L’estinzione delle specie animali e vegetali è un fenomeno naturale che fa parte del processo evolutivo fin dalla nascita della vita sulla Terra: ognuna si evolve e si adatta all’ambiente in cui vive, per poi lasciare spazio a nuove forme di vita al momento di cambiamenti ambientali. Gli esperti stimano, infatti, che oltre il 99,9% delle specie viventi che hanno abitato la Terra oggi non esista più. L’estinzione naturale è dunque un fenomeno ricorrente, ma molto lento, che non ha niente a che vedere con l’accelerazione impressionante subita negli ultimi decenni sotto il peso delle attività umane insostenibili.
Il nuovo report 2021
Il 16 novembre WWF ha pubblicato il nuovo report Estinzioni: non mandiamo il pianeta in rosso in cui gli esperti segnalano che l’impatto dell’uomo ha velocizzato la scomparsa di specie animali e vegetali ad un ritmo 1.000 volte superiore al tasso naturale. Già per cinque volte – in 540 milioni di anni – la maggior parte degli esseri viventi è scomparsa dal pianeta: l’ultima volta 65 milioni di anni fa. Quella a cui stiamo assistendo oggi è ormai considerata unanimemente dagli scienziati la sesta estinzione di massa, a causa del tasso di estinzione così accelerato da provocare l’attuale vertiginoso declino della biodiversità. A partire dalla rivoluzione industriale, infatti, le attività umane hanno alterato l’ecosistema naturale distruggendo l’habitat di molte specie. A scontare il prezzo di questa crisi ambientale sono soprattutto le specie animali, infatti, tra il 1970 e il 2016, il 68% di quelle monitorate hanno subito un forte declino: “dal rinoceronte bianco settentrionale – si legge sul sito ufficiale del WWF -, dichiarato estinto nel 2018 con l’ultimo esemplare in cattività e ben prima quelli in natura per colpa dei bracconieri, alla tigre di Giava, scomparsa nel 1979 insieme alle foreste che la ospitavano“.

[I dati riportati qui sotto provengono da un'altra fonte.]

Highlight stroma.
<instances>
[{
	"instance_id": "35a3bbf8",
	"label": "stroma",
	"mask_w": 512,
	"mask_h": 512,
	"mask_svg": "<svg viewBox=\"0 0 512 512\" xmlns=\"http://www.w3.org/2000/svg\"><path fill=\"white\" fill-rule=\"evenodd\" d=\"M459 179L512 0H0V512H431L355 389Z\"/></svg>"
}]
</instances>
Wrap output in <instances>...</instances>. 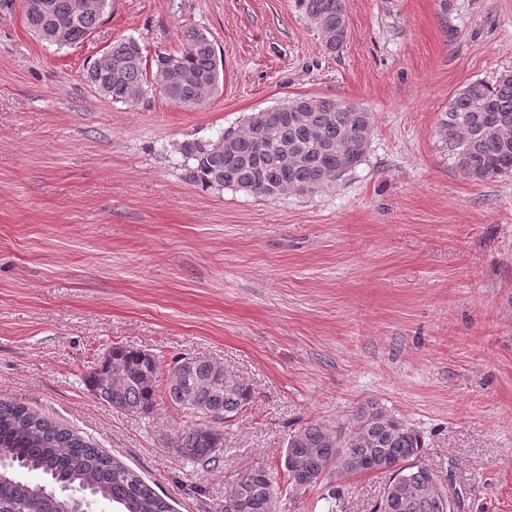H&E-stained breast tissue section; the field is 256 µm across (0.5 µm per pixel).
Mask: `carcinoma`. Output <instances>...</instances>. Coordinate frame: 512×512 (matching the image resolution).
Listing matches in <instances>:
<instances>
[{"label":"carcinoma","instance_id":"obj_1","mask_svg":"<svg viewBox=\"0 0 512 512\" xmlns=\"http://www.w3.org/2000/svg\"><path fill=\"white\" fill-rule=\"evenodd\" d=\"M109 0H24L25 22L41 41L59 48L79 44L98 26ZM325 48L336 53L348 32L344 0H297ZM155 70L170 100L195 105L220 82L223 64L207 34L191 28L176 53L147 61L134 38L110 45L84 74L102 97L132 104L147 93V68ZM258 111L213 140L179 147L191 182L204 188H235L274 196L313 192L360 165L373 133L372 114L348 101L300 95ZM439 135L460 173L473 183L512 174V71L489 83H467L448 102ZM185 357L163 369L159 356L113 347L92 369L87 384L103 402L146 413L158 391L174 406L199 418L172 441L186 463L213 468L224 435L200 419L228 421L251 403V391L230 368L208 358L182 367ZM424 439L415 427L379 404H361L332 428L312 422L289 435L283 457L284 484L259 463L227 493L224 512H277L283 497L321 490L327 512H342L344 498L333 475L390 472L376 512H454L438 477L421 462ZM104 501L118 512H171L139 475L73 430L28 407L0 401V512H92Z\"/></svg>","mask_w":512,"mask_h":512}]
</instances>
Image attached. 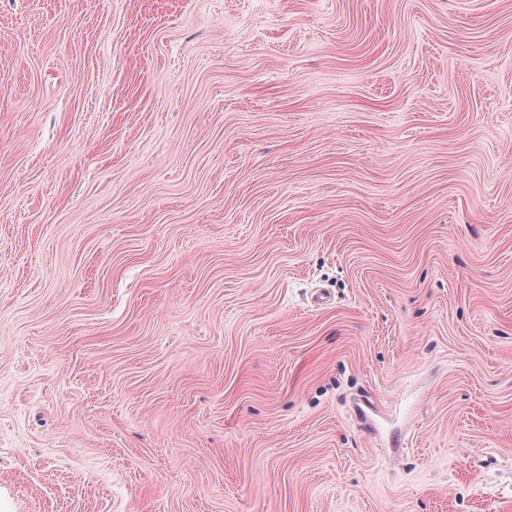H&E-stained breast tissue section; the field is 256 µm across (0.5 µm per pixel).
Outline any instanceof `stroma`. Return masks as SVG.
<instances>
[{
    "label": "stroma",
    "mask_w": 512,
    "mask_h": 512,
    "mask_svg": "<svg viewBox=\"0 0 512 512\" xmlns=\"http://www.w3.org/2000/svg\"><path fill=\"white\" fill-rule=\"evenodd\" d=\"M0 512H512V0H0Z\"/></svg>",
    "instance_id": "1"
}]
</instances>
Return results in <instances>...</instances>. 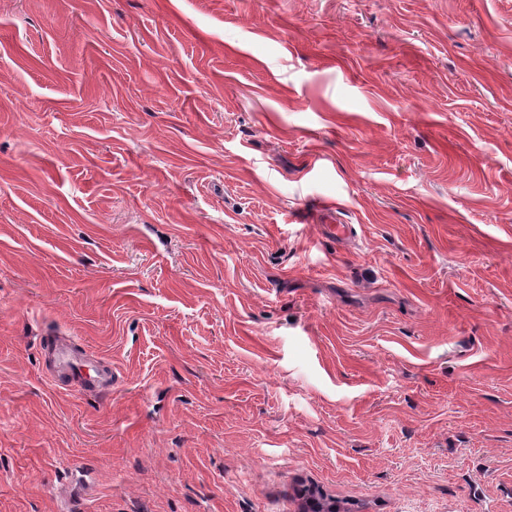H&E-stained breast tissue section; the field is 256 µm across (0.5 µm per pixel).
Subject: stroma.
I'll list each match as a JSON object with an SVG mask.
<instances>
[{"label":"stroma","instance_id":"stroma-1","mask_svg":"<svg viewBox=\"0 0 512 512\" xmlns=\"http://www.w3.org/2000/svg\"><path fill=\"white\" fill-rule=\"evenodd\" d=\"M306 488L512 512V0H0V512ZM41 348L56 369L52 380L55 386L83 394H100L112 388V370L104 372L103 379L96 382L87 379L86 368L89 359L84 349L60 346L47 338L42 340Z\"/></svg>","mask_w":512,"mask_h":512}]
</instances>
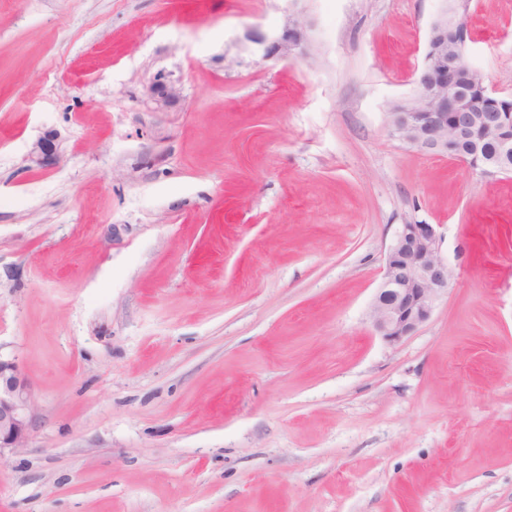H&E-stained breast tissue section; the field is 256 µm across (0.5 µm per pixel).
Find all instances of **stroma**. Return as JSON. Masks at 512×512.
<instances>
[{
  "instance_id": "stroma-1",
  "label": "stroma",
  "mask_w": 512,
  "mask_h": 512,
  "mask_svg": "<svg viewBox=\"0 0 512 512\" xmlns=\"http://www.w3.org/2000/svg\"><path fill=\"white\" fill-rule=\"evenodd\" d=\"M442 7L0 0V355L36 405L0 512H512V175L388 128ZM298 12L312 57L262 59ZM468 21L512 92V0ZM402 224L452 276L391 346ZM147 95L162 106H172L180 101V88L175 82L158 77L147 87Z\"/></svg>"
}]
</instances>
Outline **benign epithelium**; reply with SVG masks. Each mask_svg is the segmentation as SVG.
I'll use <instances>...</instances> for the list:
<instances>
[{"label":"benign epithelium","mask_w":512,"mask_h":512,"mask_svg":"<svg viewBox=\"0 0 512 512\" xmlns=\"http://www.w3.org/2000/svg\"><path fill=\"white\" fill-rule=\"evenodd\" d=\"M456 37L448 41V28ZM430 36L438 40L426 48L417 78L416 92L407 102L395 104L389 113L393 136L404 143L433 154H448V138L461 135L476 125L500 133L501 151L512 150L507 134L506 110L473 113L465 105L466 95L448 60H468V27L447 5L430 24ZM264 59L312 56L303 15L295 14L282 32L273 38H254ZM147 95L162 106L180 101L176 83L159 77L147 87ZM55 158L50 139L38 141L29 159L46 167ZM441 236L436 224H402L385 255L382 281L370 304L368 320L372 330L387 344L395 345L426 323L438 299L448 292V263L440 254ZM36 407L29 383L15 360L0 356V459L7 452L26 447L35 420Z\"/></svg>","instance_id":"benign-epithelium-1"}]
</instances>
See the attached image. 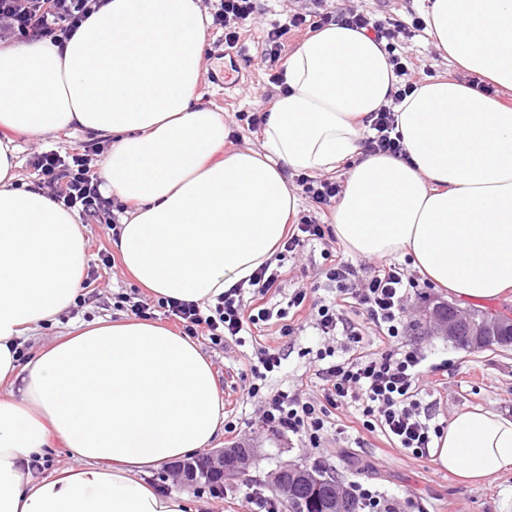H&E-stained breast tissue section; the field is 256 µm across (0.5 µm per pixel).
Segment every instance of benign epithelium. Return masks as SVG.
I'll return each mask as SVG.
<instances>
[{"mask_svg": "<svg viewBox=\"0 0 512 512\" xmlns=\"http://www.w3.org/2000/svg\"><path fill=\"white\" fill-rule=\"evenodd\" d=\"M422 320L427 330L434 336H440L455 345L464 341L485 343L501 335V329L509 320L496 312L478 309L460 308L452 304L431 302L422 310ZM254 449L242 446L216 448L188 461H182L175 467L179 480L191 485L202 477L217 484L240 479L252 464ZM301 469V465L283 462L270 474V482L281 494L288 495V475Z\"/></svg>", "mask_w": 512, "mask_h": 512, "instance_id": "obj_1", "label": "benign epithelium"}]
</instances>
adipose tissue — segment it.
<instances>
[{
	"mask_svg": "<svg viewBox=\"0 0 512 512\" xmlns=\"http://www.w3.org/2000/svg\"><path fill=\"white\" fill-rule=\"evenodd\" d=\"M436 48L512 89V0H429ZM207 16L200 0H108L64 46L0 43V127H72L112 142L104 193L132 204L112 247L152 296L215 300L276 252L296 217L285 176L348 164L332 223L364 258L409 254L449 298L512 289V106L453 79L395 102L384 43L344 24L288 56L263 147L224 151V115L197 104ZM394 105L404 156L360 154L374 112ZM0 141V512H185L149 470L209 448L224 401L191 337L136 318L100 321L38 350L27 331L75 303L87 238L75 212L17 187ZM59 440L81 460L34 481L22 461ZM435 463L478 481L512 474V418L458 412Z\"/></svg>",
	"mask_w": 512,
	"mask_h": 512,
	"instance_id": "obj_1",
	"label": "adipose tissue"
}]
</instances>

Crediti immagine: sito ufficiale di WWF
Le specie a rischio estinzione
Il cambiamento climatico colpisce quasi la metà dei mammiferi terrestri a rischio di estinzione e un quarto degli uccelli in pericolo potrebbero essere già essere stati influenzati negativamente dal cambiamento climatico. Esemplare è il caso dell’orso polare: “Il suo habitat è compromesso al punto – avverte il WWF – che se i trend di fusione delle calotte polari e la scomparsa di ambiente idoneo per spostarsi e procacciarsi il cibo proseguiranno come negli ultimi decenni, in soli 35 anni rischiamo di perdere fino al 30% della popolazione di orso polare“. Sono in pericolo anche gli impollinatori, i quali, sebbene siano fondamentali per la sopravvivenza delle piante selvatiche e delle colture agrarie, sono vittime dei pesticidi e altri veleni usati in agricoltura. “La mano dell’uomo – sottolinea la maggiore associazione ambientalista italiana – si spinge fino all’estremo, mettendo in atto veri e propri crimini di natura come il bracconaggio: vittima simbolo di questa piaga è la tigre cacciata per alimentare uno dei fenomeni più difficili da sradicare perché molto redditizio, il commercio illegale di animali o parti di essi”. Lo stesso pericolo viene corso dall’elefante, specie introdotta per la prima volta nelle categorie a rischio di estinzione elevato nel 2021. In tal modo, l‘associazione illustra la drammatica situazione faunistica globale, sottolineando come non si tratti di una crisi passeggera, ma una vera e propria estinzione di massa, provocata dall’uomo e dalle sue attività. Infatti, la sopravvivenza del nostro Pianeta dipende principalmente da una specie, la nostra, e da come riusciremo a ricostruire un rapporto di armonia con l’ambiente, utilizzando le risorse naturali senza distruggerle.